Plasma prolactin in acromegaly before and after treatment
- PMID: 7251817
- DOI: 10.1210/jcem-53-2-344
Plasma prolactin in acromegaly before and after treatment
Abstract
Plasma human prolactin (hPRL) was measured in 73 untreated acromegalic patients and was found to be elevated in 32% of the total population. Hyperprolactinemia was present in 40% of the females and in 27% of the male patients. In both groups, plasma hPRL correlated with plasma human growth hormone (hGH) levels with correlation coefficients of 0.38 (P less than 0.05) for females and 0.41 (P less than 0.005) for males. Forty-five patients were treated with conventional supervoltage pituitary irradiation and evaluated 2, 5, and 10 yr after treatment. The patients with hyperprolactinemia before irradiation showed a decrease in plasma hPRL at the most recent follow-up (mean +/- SEM, 125 +/- 34 vs. 67 +/- 15 ng/ml; P less than 0.01), although, in general, they did not achieve normal values.
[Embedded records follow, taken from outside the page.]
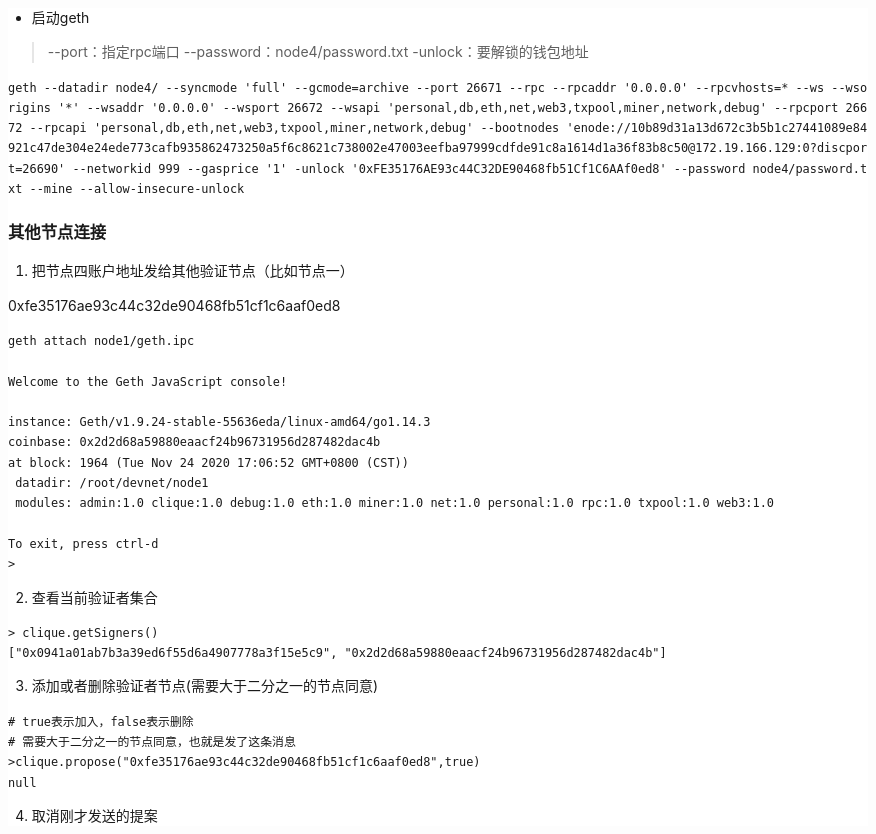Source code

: - 启动geth

>--port：指定rpc端口
>--password：node4/password.txt
>-unlock：要解锁的钱包地址

```shell script
geth --datadir node4/ --syncmode 'full' --gcmode=archive --port 26671 --rpc --rpcaddr '0.0.0.0' --rpcvhosts=* --ws --wsorigins '*' --wsaddr '0.0.0.0' --wsport 26672 --wsapi 'personal,db,eth,net,web3,txpool,miner,network,debug' --rpcport 26672 --rpcapi 'personal,db,eth,net,web3,txpool,miner,network,debug' --bootnodes 'enode://10b89d31a13d672c3b5b1c27441089e84921c47de304e24ede773cafb935862473250a5f6c8621c738002e47003eefba97999cdfde91c8a1614d1a36f83b8c50@172.19.166.129:0?discport=26690' --networkid 999 --gasprice '1' -unlock '0xFE35176AE93c44C32DE90468fb51Cf1C6AAf0ed8' --password node4/password.txt --mine --allow-insecure-unlock
```

### 其他节点连接

1. 把节点四账户地址发给其他验证节点（比如节点一）

0xfe35176ae93c44c32de90468fb51cf1c6aaf0ed8

```shell script
geth attach node1/geth.ipc

Welcome to the Geth JavaScript console!

instance: Geth/v1.9.24-stable-55636eda/linux-amd64/go1.14.3
coinbase: 0x2d2d68a59880eaacf24b96731956d287482dac4b
at block: 1964 (Tue Nov 24 2020 17:06:52 GMT+0800 (CST))
 datadir: /root/devnet/node1
 modules: admin:1.0 clique:1.0 debug:1.0 eth:1.0 miner:1.0 net:1.0 personal:1.0 rpc:1.0 txpool:1.0 web3:1.0

To exit, press ctrl-d
> 

```

2. 查看当前验证者集合

```shell script
> clique.getSigners()
["0x0941a01ab7b3a39ed6f55d6a4907778a3f15e5c9", "0x2d2d68a59880eaacf24b96731956d287482dac4b"]
```

3. 添加或者删除验证者节点(需要大于二分之一的节点同意)

```shell script
# true表示加入，false表示删除
# 需要大于二分之一的节点同意，也就是发了这条消息
>clique.propose("0xfe35176ae93c44c32de90468fb51cf1c6aaf0ed8",true)
null
```

4. 取消刚才发送的提案
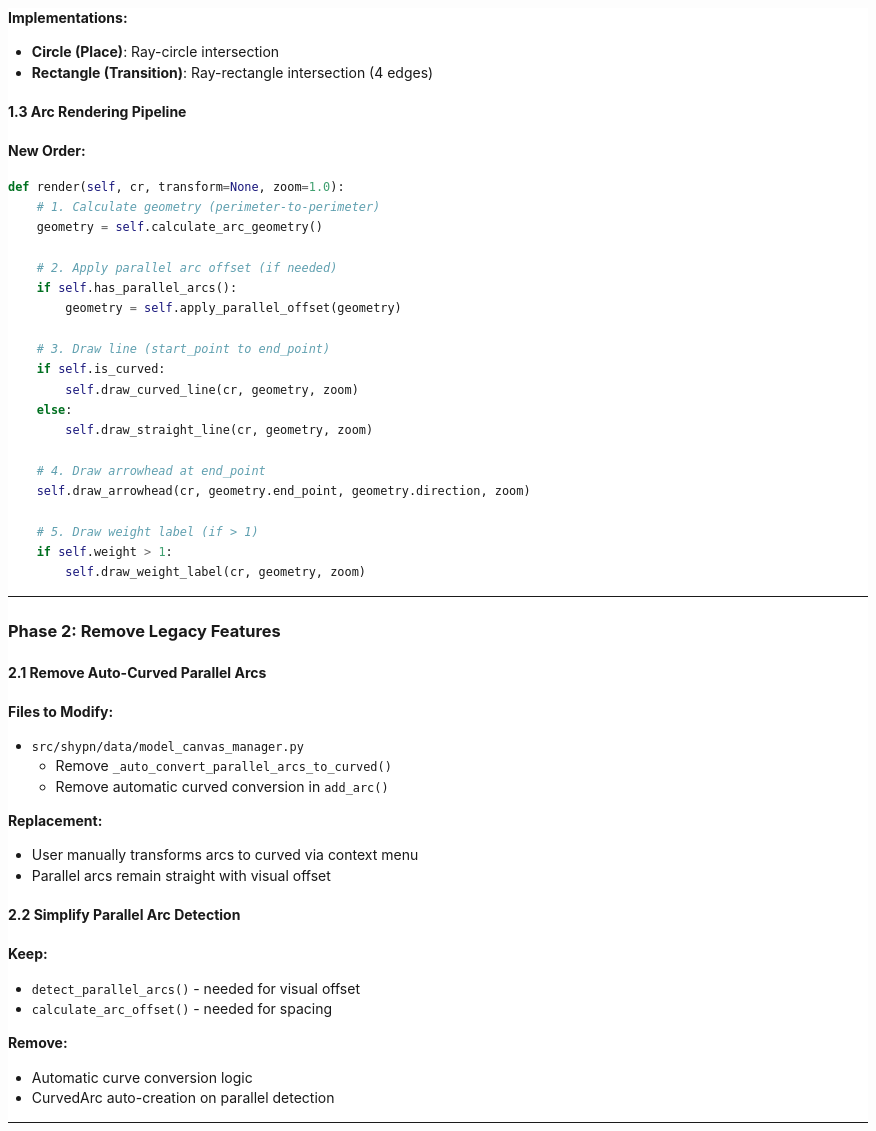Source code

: **Implementations:**
- **Circle (Place)**: Ray-circle intersection
- **Rectangle (Transition)**: Ray-rectangle intersection (4 edges)

#### 1.3 Arc Rendering Pipeline

**New Order:**
```python
def render(self, cr, transform=None, zoom=1.0):
    # 1. Calculate geometry (perimeter-to-perimeter)
    geometry = self.calculate_arc_geometry()
    
    # 2. Apply parallel arc offset (if needed)
    if self.has_parallel_arcs():
        geometry = self.apply_parallel_offset(geometry)
    
    # 3. Draw line (start_point to end_point)
    if self.is_curved:
        self.draw_curved_line(cr, geometry, zoom)
    else:
        self.draw_straight_line(cr, geometry, zoom)
    
    # 4. Draw arrowhead at end_point
    self.draw_arrowhead(cr, geometry.end_point, geometry.direction, zoom)
    
    # 5. Draw weight label (if > 1)
    if self.weight > 1:
        self.draw_weight_label(cr, geometry, zoom)
```

---

### Phase 2: Remove Legacy Features

#### 2.1 Remove Auto-Curved Parallel Arcs

**Files to Modify:**
- `src/shypn/data/model_canvas_manager.py`
  - Remove `_auto_convert_parallel_arcs_to_curved()`
  - Remove automatic curved conversion in `add_arc()`
  
**Replacement:**
- User manually transforms arcs to curved via context menu
- Parallel arcs remain straight with visual offset

#### 2.2 Simplify Parallel Arc Detection

**Keep:**
- `detect_parallel_arcs()` - needed for visual offset
- `calculate_arc_offset()` - needed for spacing

**Remove:**
- Automatic curve conversion logic
- CurvedArc auto-creation on parallel detection

---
The patients who had normal plasma hPRL before irradiation (mean +/- SEM, 14 +/- 2 ng/ml) had increased levels after therapy (23 +/- ng/ml; P less than 0.005) but remained in the normal range during long term follow-up. In 10 patients followed for 1-10 yr without treatment, there was a tendency for plasma hPRL to rise progressively (mean increment, 122% above the initial value), with individual changes in hPRL strikingly parallel to the changes in plasma hGH. When serum hPRL was initially elevated, similar responses in both hormones were also seen in a small group of patients treated with surgical hypophysectomy. Galactorrhea was present in 5 of the 25 female patients; in 4 of the 5, plasma hPRL was within the normal range. Overall, these data suggest a closer relationship between hGH and hPRL in acromegaly than had been suspected, not only at the level of pituitary secretion but possibly also at the target cell.